Editoriali
Nessuno tocchi la Taggiasca
Slow Food si schiera, in maniera inequivocabile, contro il cambio del nome della varietà: "non può essere la soluzione anche perché è uno strumento irreversibile che di fatto, si dovesse rivelare inefficace – come temono tanti olivicoltori – anche solo in parte, non consentirebbe di tornare indietro" spiega Gaetano Pascale, ex presidente Slow Food Italia
12 ottobre 2018 | Gaetano Pascale
In Liguria il dibattito sulla Dop dell'oliva Taggiasca continua a dividere olivicoltori, frantoiani e confezionatori su due fronti contrapposti.
Eppure bisogna dire che, almeno nelle intenzioni, l’obiettivo dei due fronti dovrebbe essere lo stesso: tutelare la cultivar Taggiasca e il suo territorio d’elezione, dai rischi, reali o potenziali, di imitazione. Se l’obiettivo è condiviso, ed è effettivamente quello di legare indissolubilmente il surplus di valore che può generare questa varietà, allora bisogna trovare di mettersi d’accordo anche sui principali strumenti per raggiungerlo.
Perché oggi ciò che divide non è affatto la costituzione di una DOP a tutela della cultivar, bensì l’inserimento del nome della cultivar nella denominazione protetta e in particolare la costituzione di una “DOP Taggiasca” che comporterebbe la necessità di un cambio di denominazione della cultivar, in quanto il nome della DOP e quello della cultivar non possono essere identici.
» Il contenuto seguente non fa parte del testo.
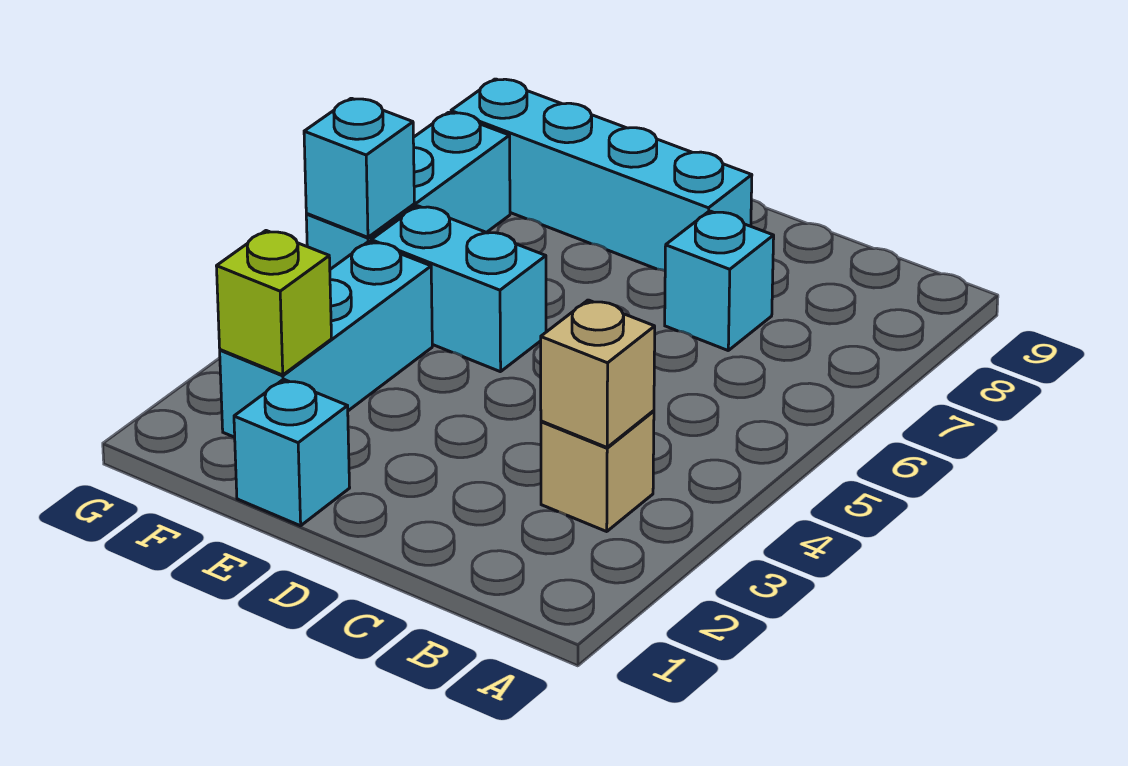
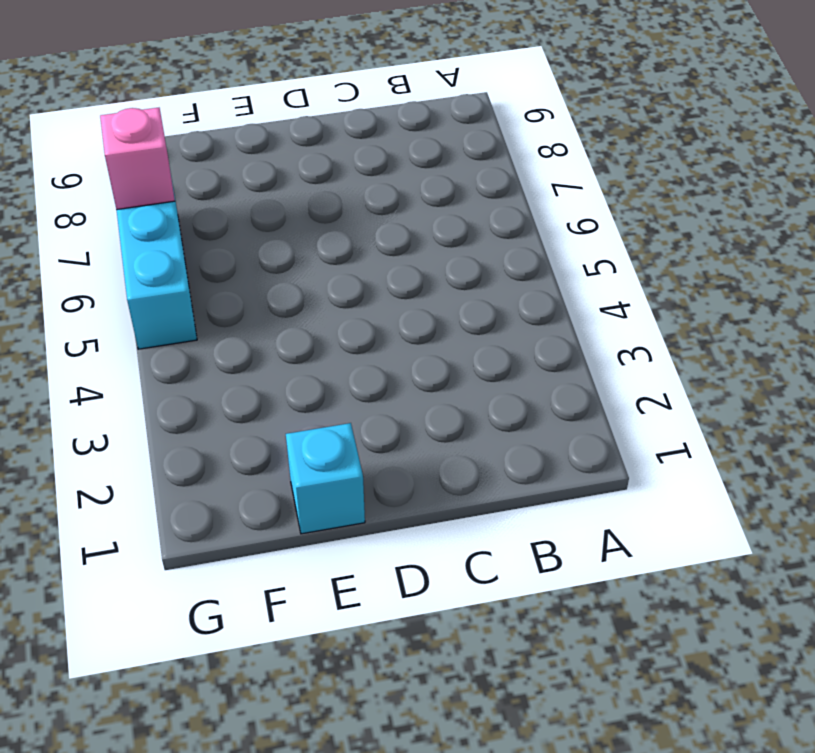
pink 1x1 brick [100,108,175,210] -> none
none -> tan 1x1 brick [541,411,654,531]
none -> cyan 1x1 brick [665,211,774,350]

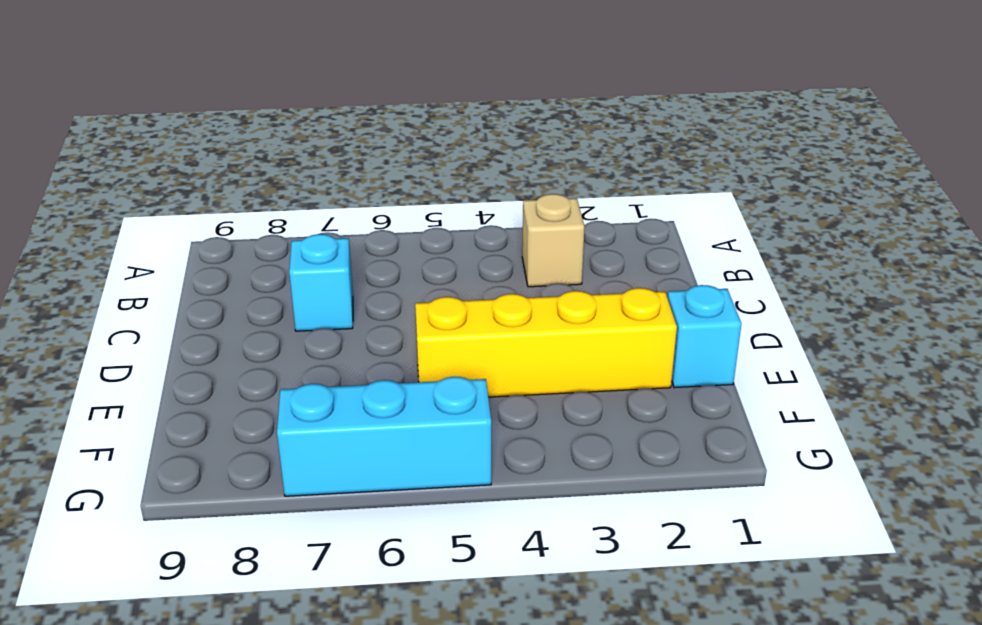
yellow 1x4 brick [415,288,677,397] -> cyan 1x2 brick [371,206,546,372]
none -> cyan 1x4 brick [451,79,752,271]
none -> cyan 1x3 brick [220,242,432,437]

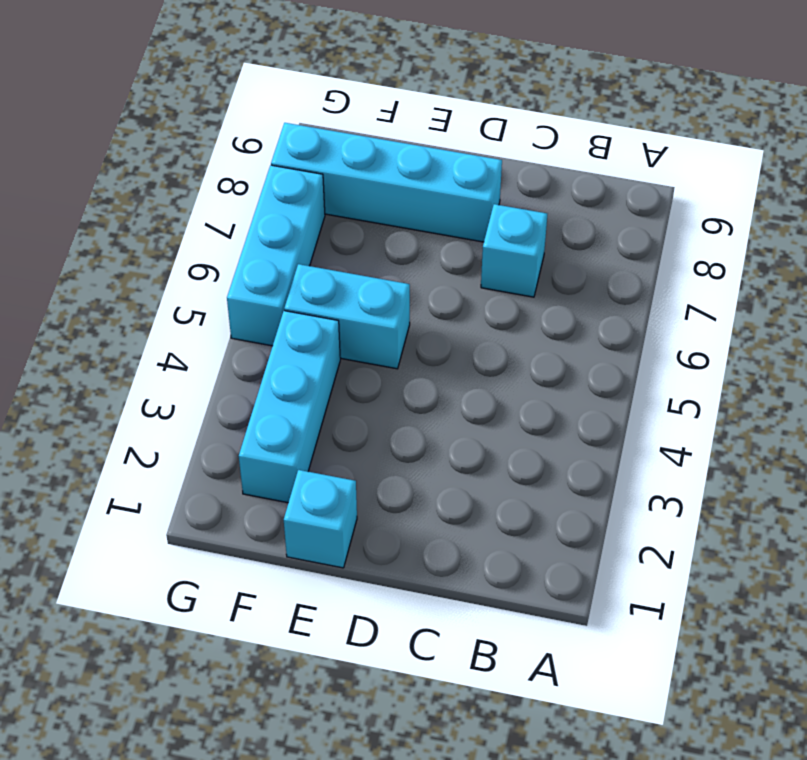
none -> tan 1x1 brick [541,411,654,531]
none -> tan 1x1 brick [541,300,655,447]

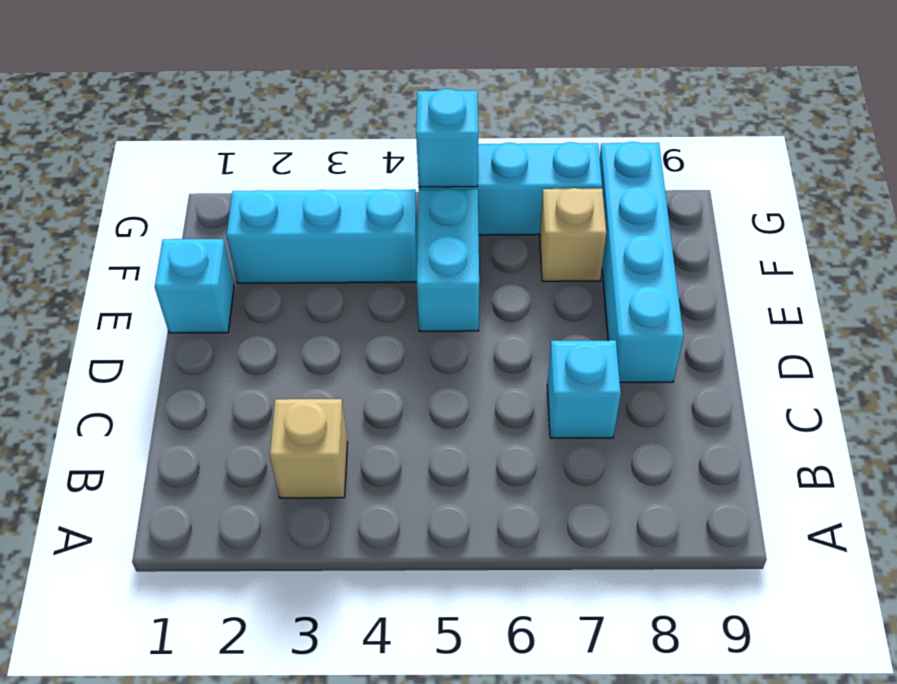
tan 1x1 brick [540,188,606,281] -> tan 1x1 brick moved to [541,300,655,447]
none -> lime 1x1 brick [217,231,332,375]

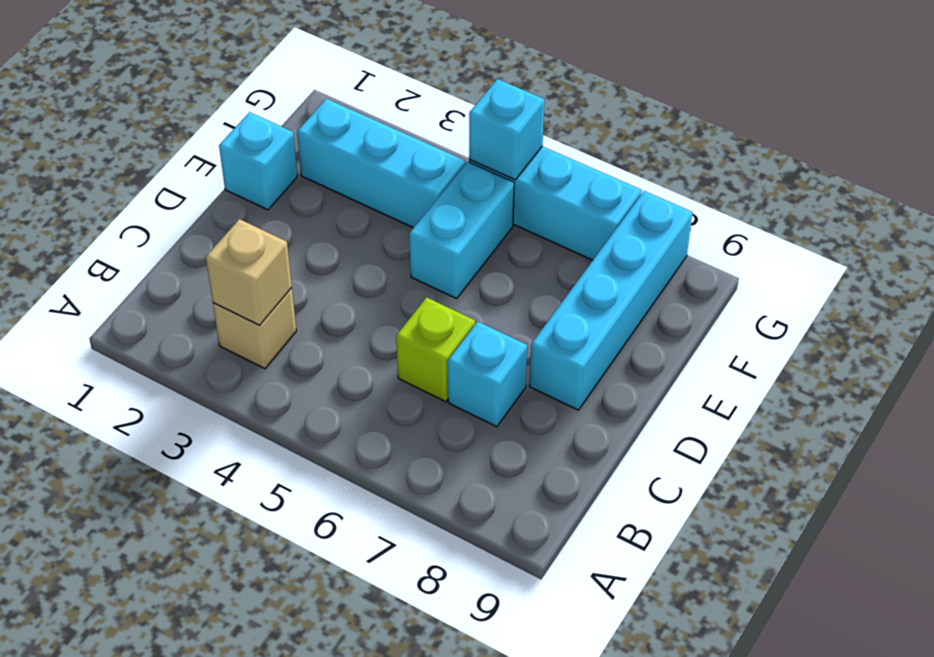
lime 1x1 brick [396,297,475,402] -> lime 1x1 brick moved to [217,231,332,375]

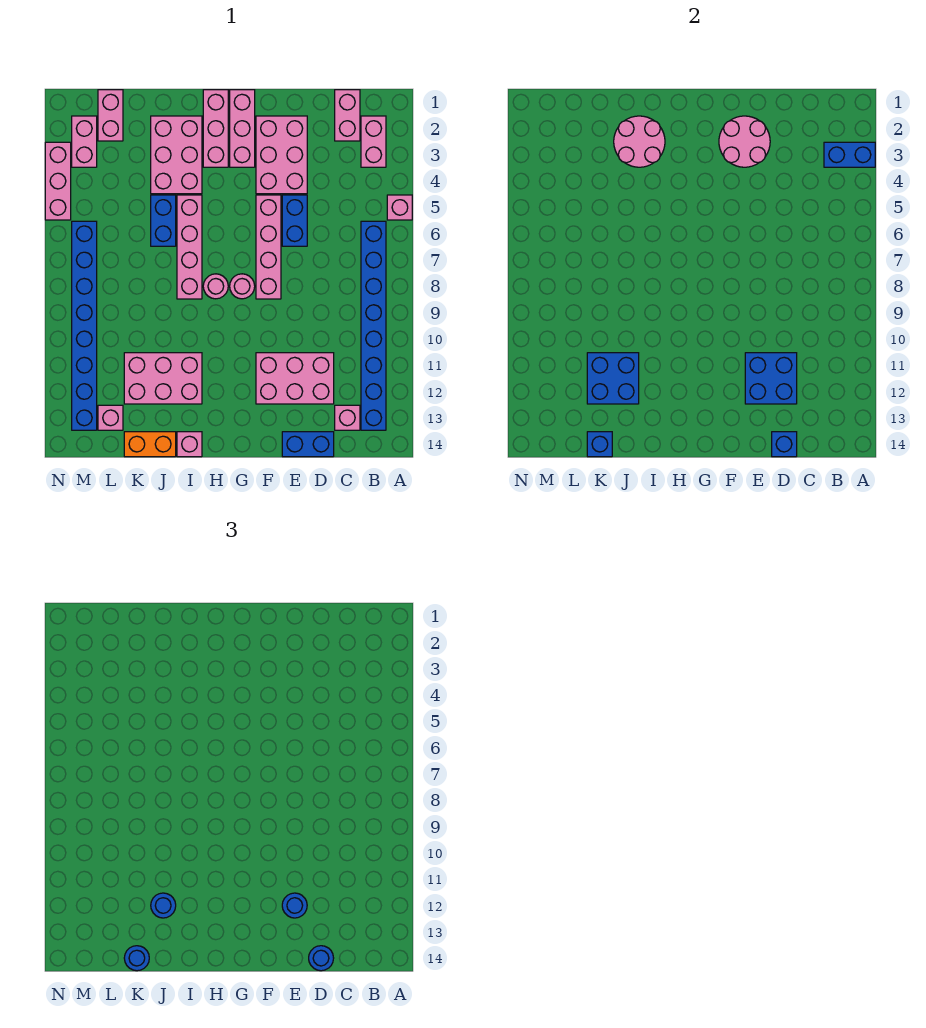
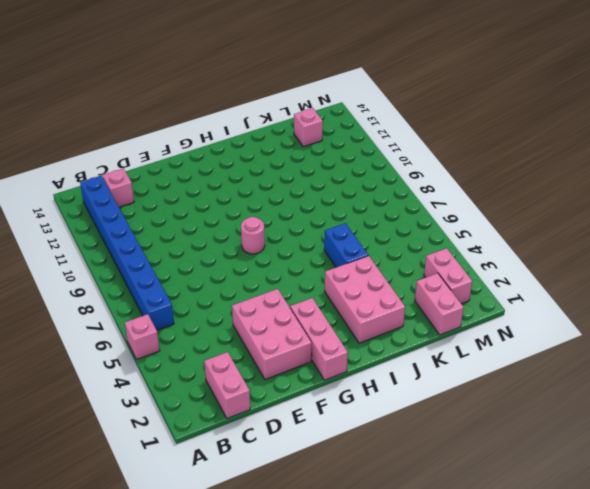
none -> pink 1x2 brick [361,116,386,167]
none -> pink 2x3 brick [256,353,334,404]
none -> blue 1x2 brick [282,432,334,457]
none -> blue 1x2 brick [282,195,307,246]

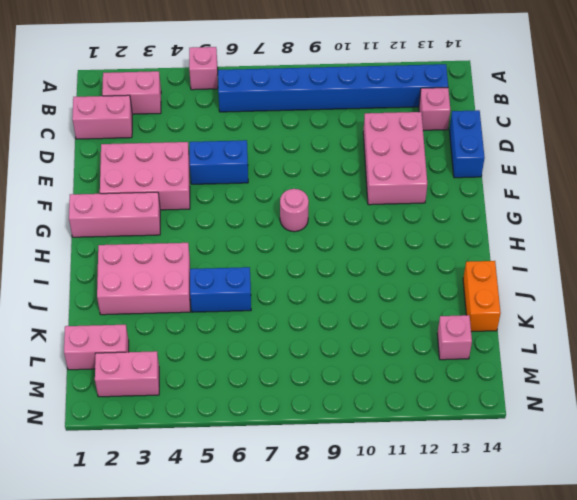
none -> pink 1x4 brick [256,195,281,299]
none -> pink 1x3 brick [203,90,228,167]
none -> pink 1x1 round brick [203,274,228,299]
none -> pink 1x4 brick [177,195,202,299]

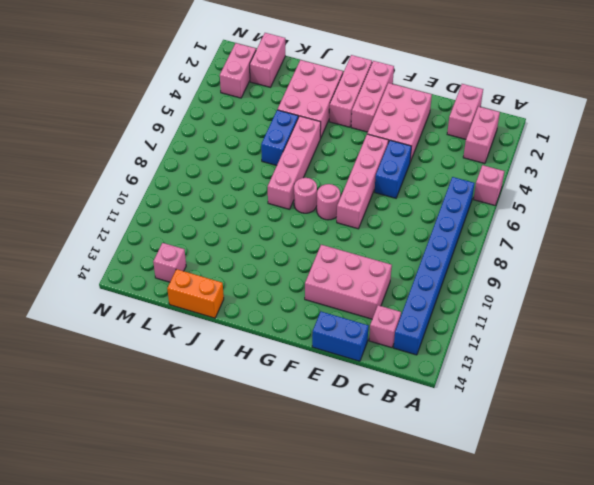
none -> pink 2x3 brick [124,353,202,404]
none -> pink 1x1 brick [177,432,202,457]
none -> blue 1x8 brick [72,221,97,430]
none -> pink 1x3 brick [45,142,71,220]

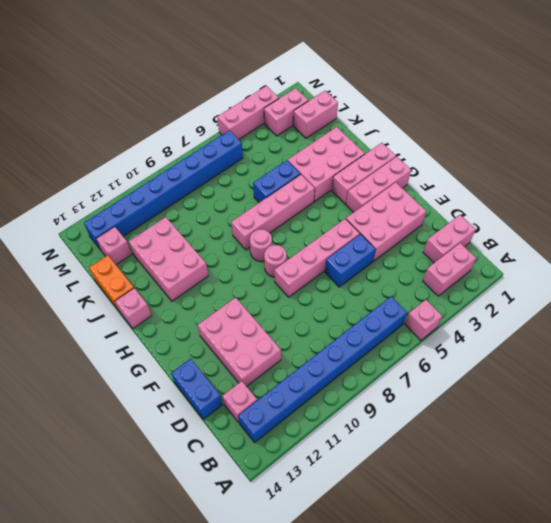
none -> blue 1x2 brick [824,142,875,167]
none -> blue 2x2 brick [745,353,797,404]
none -> blue 1x1 brick [772,432,797,457]
none -> pink 2x2 round brick [719,116,770,167]

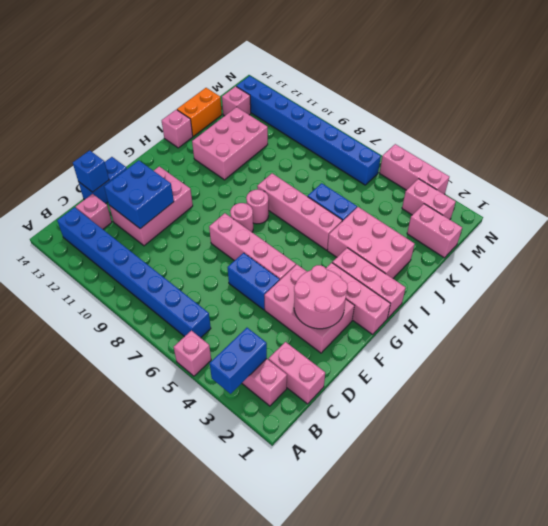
none -> pink 2x2 round brick [614,116,665,167]
none -> blue 2x2 brick [587,353,639,404]
none -> blue 1x1 brick [587,432,612,457]
none -> blue 1x1 round brick [309,946,334,971]

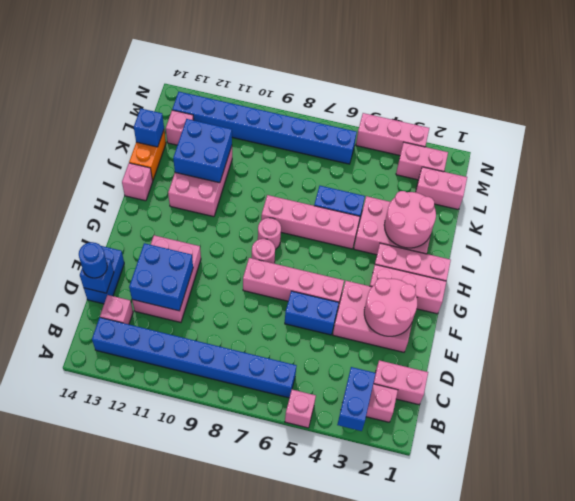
none -> blue 1x1 round brick [282,893,307,918]
none -> blue 1x1 round brick [151,893,176,918]
none -> blue 1x1 round brick [124,946,149,971]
Il cambio al nome della cultivar a nostro avviso non può essere la soluzione a un problema che è molto più complesso, perché dimostrare che le produzioni di questo territorio, che siano olive da mensa o oli extravergine, sono irriproducibili altrove, contempla una serie di azioni che passano prima di tutto attraverso l’affermazione del nome del territorio (l’esempio virtuoso di tanti vini che oggi fanno la fortuna dei produttori ci dovrebbe essere d’esempio). E se pensiamo a un territorio che ha così tanto da raccontare (oliveti secolari, terrazzamenti, tecniche olivicole) come questo, ci rendiamo che conto che le condizioni ci sono tutte.
Ma non può essere la soluzione anche perché è uno strumento irreversibile che di fatto, si dovesse rivelare inefficace – come temono tanti olivicoltori – anche solo in parte, non consentirebbe di tornare indietro. E soprattutto i piccoli olivicoltori, che sono l’anello più debole (ma anche il più prezioso) delle filiere oleicole e olivicole, non potrebbero più far leva sul nome della varietà per dare valore al proprio lavoro.
Le denominazioni d'origine nascono come mezzo di tutela collettiva accessibile a tutti gli operatori, grandi e piccoli. Sempre più spesso accade invece, anche all'interno della stessa filiera, che vengano utilizzate per proteggere i produttori più forti a scapito di quelli deboli. Ci auguriamo che in questo caso ciò non accada.
Noi crediamo che l'agricoltura di qualità debba restare un patrimonio della collettività, ben riconoscibile per chi produce e trasforma, e anche per chi consuma.